I wrote about Josh Navidi’s long wait for a home debut a few weeks back and I am happy to say that he impressed me throughout the Autumn Internationals. This was a Wales squad in transition as they try to change their playing style, but Navidi shone despite this. Considering the quality of his rivals – Warburton, Faletau, Moriarty and Tipuric all went on the Lions Tour – Navidi will need to stay at the top of his game, but I would not be surprised to see him on the bench come the 6 Nations and perhaps even pushing for a start if Moriarty’s injury issues persist.
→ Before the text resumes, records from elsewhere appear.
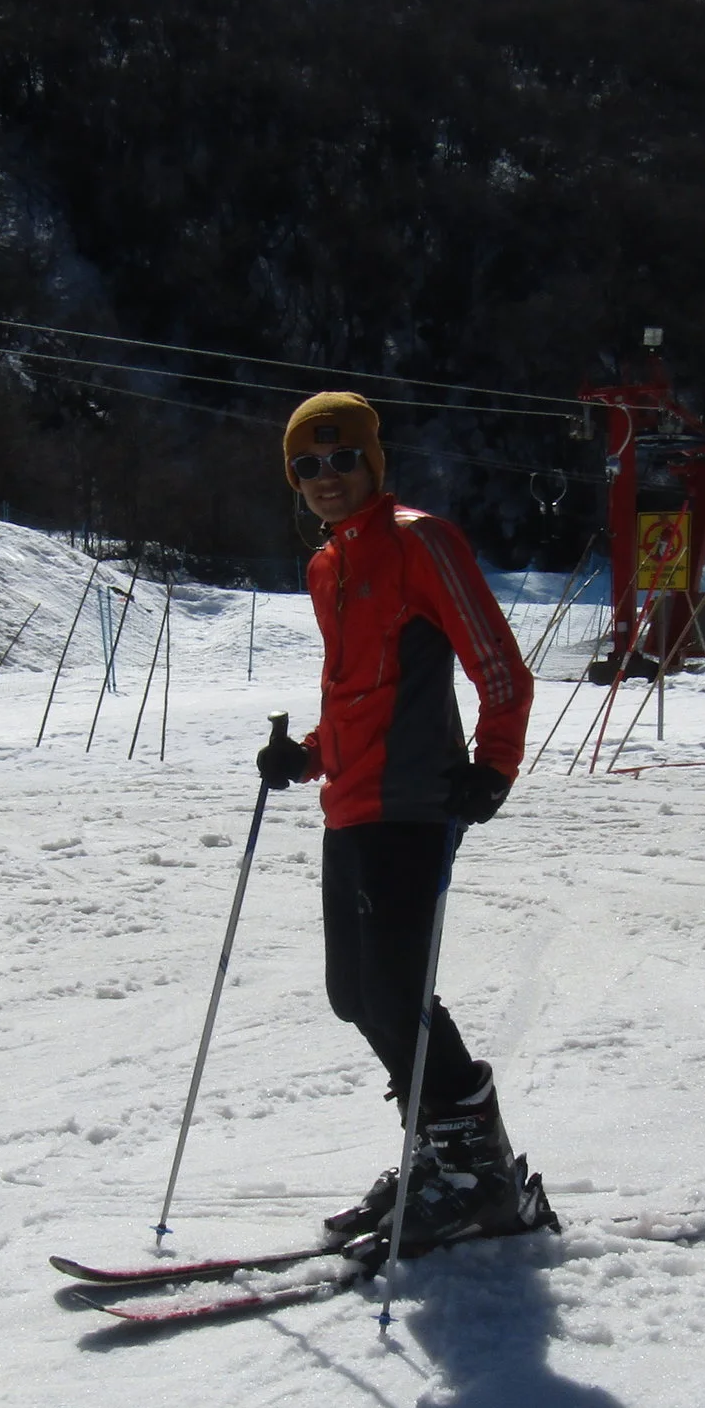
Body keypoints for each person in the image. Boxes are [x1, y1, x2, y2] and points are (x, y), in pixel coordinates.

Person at [255, 391, 560, 1256]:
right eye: (306, 465)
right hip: (349, 803)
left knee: (395, 991)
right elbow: (356, 694)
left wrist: (494, 764)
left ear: (372, 464)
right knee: (354, 995)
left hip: (416, 800)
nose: (324, 477)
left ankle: (477, 1178)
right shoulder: (328, 567)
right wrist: (308, 755)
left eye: (340, 459)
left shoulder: (422, 540)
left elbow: (498, 665)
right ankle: (442, 1157)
InkedScreenshot_2017-12-06-16-04-23_LI
A bold prediction made by my mate weeks before Parkes’ Wales debut

Saturday’s game against South Africa also saw the international debut of Hadleigh Parkes. The 30-year-old kiwi has just qualified for Wales on residency and was thrown straight into the starting lineup against the Boks. A good friend of mine is a Scarlets fan and has been hyping him up to me ever since the squad for the Autumn Internationals was announced. Having watched him on Saturday, I can understand why! His playing style seems to fit what Wales are looking for at 12 with their new style of play – a more open gameplan with playmakers at 10 & 12 – and at the moment it looks like he will be competing for the starting spot with Owen Williams. Williams looked decent in attack but I think that Parkes looked more solid in defence, which has in my mind put him in pole position for the 6 Nations. With Scott Williams off to Ospreys in the summer, it looks like Parkes and Jonathan Davies (once back from injury) will be the de facto centre partnership at Scarlets, so I think this chemistry will also be beneficial to the national team moving forwards.
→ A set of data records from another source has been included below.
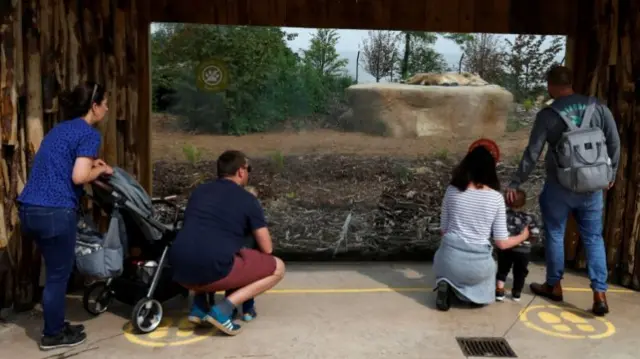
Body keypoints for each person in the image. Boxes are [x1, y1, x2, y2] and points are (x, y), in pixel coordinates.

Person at [505, 65, 620, 316]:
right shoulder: (598, 107)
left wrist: (516, 181)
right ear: (571, 83)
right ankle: (599, 294)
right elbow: (614, 142)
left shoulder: (548, 114)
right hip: (592, 188)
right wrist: (610, 173)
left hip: (560, 186)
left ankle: (554, 285)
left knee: (555, 233)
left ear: (552, 85)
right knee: (593, 237)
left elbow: (533, 153)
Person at [18, 82, 113, 350]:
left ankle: (56, 323)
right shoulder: (89, 134)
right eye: (104, 103)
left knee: (54, 272)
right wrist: (99, 171)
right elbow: (79, 176)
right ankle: (53, 335)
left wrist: (91, 163)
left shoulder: (59, 130)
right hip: (55, 212)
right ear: (94, 106)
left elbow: (61, 161)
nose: (107, 107)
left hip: (29, 208)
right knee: (58, 276)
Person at [170, 150, 285, 336]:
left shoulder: (199, 192)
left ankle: (199, 307)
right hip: (213, 269)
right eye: (249, 169)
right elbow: (267, 248)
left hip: (179, 271)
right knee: (278, 268)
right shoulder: (247, 199)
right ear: (241, 171)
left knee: (205, 245)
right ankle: (223, 309)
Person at [434, 144, 530, 311]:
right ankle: (471, 295)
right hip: (477, 266)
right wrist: (523, 235)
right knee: (483, 293)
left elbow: (444, 231)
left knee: (447, 267)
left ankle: (447, 285)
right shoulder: (495, 198)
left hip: (448, 260)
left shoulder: (452, 190)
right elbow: (501, 243)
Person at [495, 189, 541, 302]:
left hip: (506, 247)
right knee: (520, 272)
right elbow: (535, 233)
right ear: (524, 202)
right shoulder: (530, 217)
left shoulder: (503, 216)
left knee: (502, 269)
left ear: (506, 202)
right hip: (523, 251)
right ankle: (516, 292)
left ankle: (499, 290)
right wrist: (530, 241)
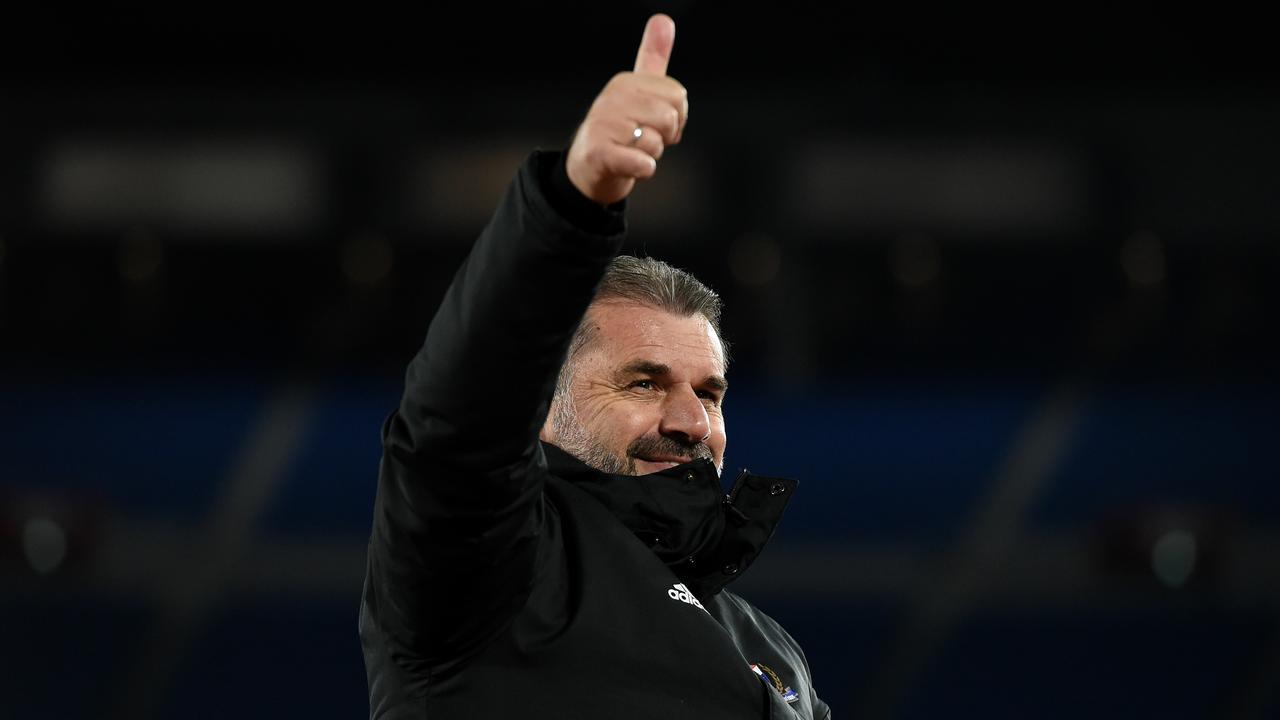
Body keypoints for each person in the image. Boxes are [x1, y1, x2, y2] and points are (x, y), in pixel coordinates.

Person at [359, 13, 830, 720]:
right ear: (541, 406)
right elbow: (459, 413)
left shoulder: (768, 648)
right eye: (644, 381)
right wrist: (573, 204)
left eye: (710, 392)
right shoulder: (489, 570)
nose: (691, 422)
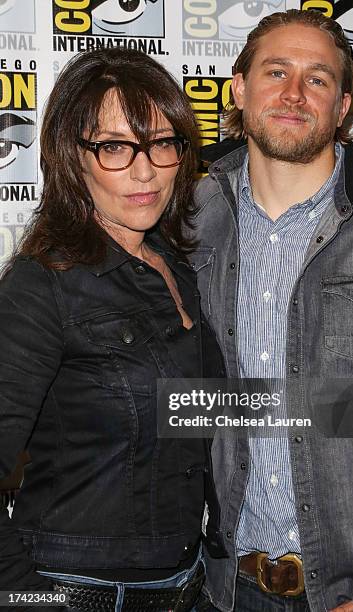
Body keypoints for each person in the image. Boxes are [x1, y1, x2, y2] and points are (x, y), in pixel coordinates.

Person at [191, 8, 353, 612]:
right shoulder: (186, 221)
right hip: (224, 589)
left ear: (342, 106)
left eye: (317, 79)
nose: (293, 94)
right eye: (276, 72)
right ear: (238, 87)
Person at [0, 47, 227, 612]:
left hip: (190, 584)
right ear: (72, 158)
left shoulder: (176, 268)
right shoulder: (42, 285)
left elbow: (196, 412)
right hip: (81, 591)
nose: (145, 169)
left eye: (162, 143)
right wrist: (31, 602)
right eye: (115, 147)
Sticking with Scarlets, Steff Evans had a mixed autumn for Wales. He had some flashes of quality in attack but not as many as fans would have hoped or expected, however his defence was questionable and a number of tackles showed poor technique similar to that of Leigh Halfpenny, which proved costly in a couple of cases. Personally, I think that Evans should be given more of a chance as there were very few moments where the Welsh back line looked confident playing the attacking style that will benefit him, while the chopping and changing of players in the midfield and the loss of Jon Davies put a lot more pressure on him in defence. Injuries to George North and Liam Williams also added to the chances for Hallam Amos this autumn and I feel that he took his chances well with a couple of good tries. Depending on how much rugby North between his return from injury and the start of the 6 Nations, I would be tempted to start Amos instead of North in the next match. Leigh Halfpenny has also not been as impressive as fans would have hoped in recent Wales performances and is arguably not the form 15 in the Wales squad, despite Gatland’s insistence on putting Williams on the wing. If I was picking the starting back 3 for the 6 Nations on current form, I would give Evans and Amos the chances on the wing with Williams moving to 15.